Apparently Scott had expressed an interest in a Hyper-pro, so we installed one to confirm the earlier improvement that we saw when it was an 88.

The result with the Hyper-pro, 10.5:1 pistons, stock heads, stock head gaskets (the Kuryakyn pistons are 0.015" taller than stock, so they don't need thin head gaskets) and V&H Pro-pipe is below.

At this point we're regretting that we didn't put the heads on the flow bench when they were off the bike. We didn't, so we don't know just how good they are.

Since we had seen 90HP from the '03 Kuryakyn Deuce with the same cams, we have no reason to suspect that the heads are significantly better than any others.

As close as it was to the magic100HP line, I took a look at the pipe testing I had done on Bob's bike and confirmed that the Bassani Power Curve true duals were worth a couple HP. At least they were, at the 90HP level!

I couldn't help myself, I had to install the Bassani system!

It required some map adjustment, especially to the rear cylinder. The rear cylinder pipe on the Bassani system is intended to be equal to the length of the front pipe, so the map should be different than the map for the rear cylinder with the Pro-pipe.

It responded almost like I had hoped but it was still a little short. Then I looked at the Data Mode file and noticed a little bit of anti-knock activity.

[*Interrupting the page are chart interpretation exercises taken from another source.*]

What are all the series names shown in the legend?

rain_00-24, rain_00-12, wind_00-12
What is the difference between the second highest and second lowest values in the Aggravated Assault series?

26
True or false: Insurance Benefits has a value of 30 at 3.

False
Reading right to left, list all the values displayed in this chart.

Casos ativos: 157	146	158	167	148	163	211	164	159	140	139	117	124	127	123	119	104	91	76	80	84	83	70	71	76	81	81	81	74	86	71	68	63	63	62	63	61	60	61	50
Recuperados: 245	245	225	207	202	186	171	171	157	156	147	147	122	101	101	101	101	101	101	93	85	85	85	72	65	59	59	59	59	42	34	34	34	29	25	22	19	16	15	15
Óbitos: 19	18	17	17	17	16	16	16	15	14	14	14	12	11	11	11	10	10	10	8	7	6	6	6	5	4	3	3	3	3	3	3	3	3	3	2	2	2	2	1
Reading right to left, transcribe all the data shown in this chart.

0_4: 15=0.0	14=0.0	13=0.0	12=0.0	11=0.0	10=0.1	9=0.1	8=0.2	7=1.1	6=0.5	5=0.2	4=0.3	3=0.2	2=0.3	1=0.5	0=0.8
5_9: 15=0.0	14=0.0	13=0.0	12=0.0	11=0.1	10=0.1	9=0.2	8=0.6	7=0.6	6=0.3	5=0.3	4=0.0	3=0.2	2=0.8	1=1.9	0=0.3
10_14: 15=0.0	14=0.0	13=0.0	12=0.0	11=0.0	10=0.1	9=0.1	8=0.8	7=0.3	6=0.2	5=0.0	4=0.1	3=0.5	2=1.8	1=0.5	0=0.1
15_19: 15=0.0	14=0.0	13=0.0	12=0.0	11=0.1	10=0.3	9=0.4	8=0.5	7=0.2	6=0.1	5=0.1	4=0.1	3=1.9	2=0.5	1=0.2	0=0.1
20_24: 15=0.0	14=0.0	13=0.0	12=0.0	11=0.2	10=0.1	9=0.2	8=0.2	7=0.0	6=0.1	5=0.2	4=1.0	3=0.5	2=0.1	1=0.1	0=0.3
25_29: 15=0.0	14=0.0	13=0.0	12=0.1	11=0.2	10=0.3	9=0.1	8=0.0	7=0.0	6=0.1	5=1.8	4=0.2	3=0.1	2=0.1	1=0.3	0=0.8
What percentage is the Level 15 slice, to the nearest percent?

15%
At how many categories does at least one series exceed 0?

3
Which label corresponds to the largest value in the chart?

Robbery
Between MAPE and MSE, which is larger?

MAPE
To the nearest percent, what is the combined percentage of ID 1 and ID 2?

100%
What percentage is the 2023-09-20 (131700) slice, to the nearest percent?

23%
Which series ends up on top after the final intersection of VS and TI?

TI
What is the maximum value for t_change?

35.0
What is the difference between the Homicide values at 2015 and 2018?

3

I disabled the anti-knock and made a slight adjustment to the rear cylinder map (where it had shown up to 2 degrees of anti-knock) and finally added about 1/2 degree at the top of the map.

I had noticed that the runs in the 70C cylinder head temp range weren't quite as good as those in the 80C range, so I did a 5th gear run first, then started the 4th gear run at 82C.


That is a 4th gear run using the SAE correction.

If you like using 5th gear and the STD correction, check out the run below.

On the subject of tuning? I rest my case!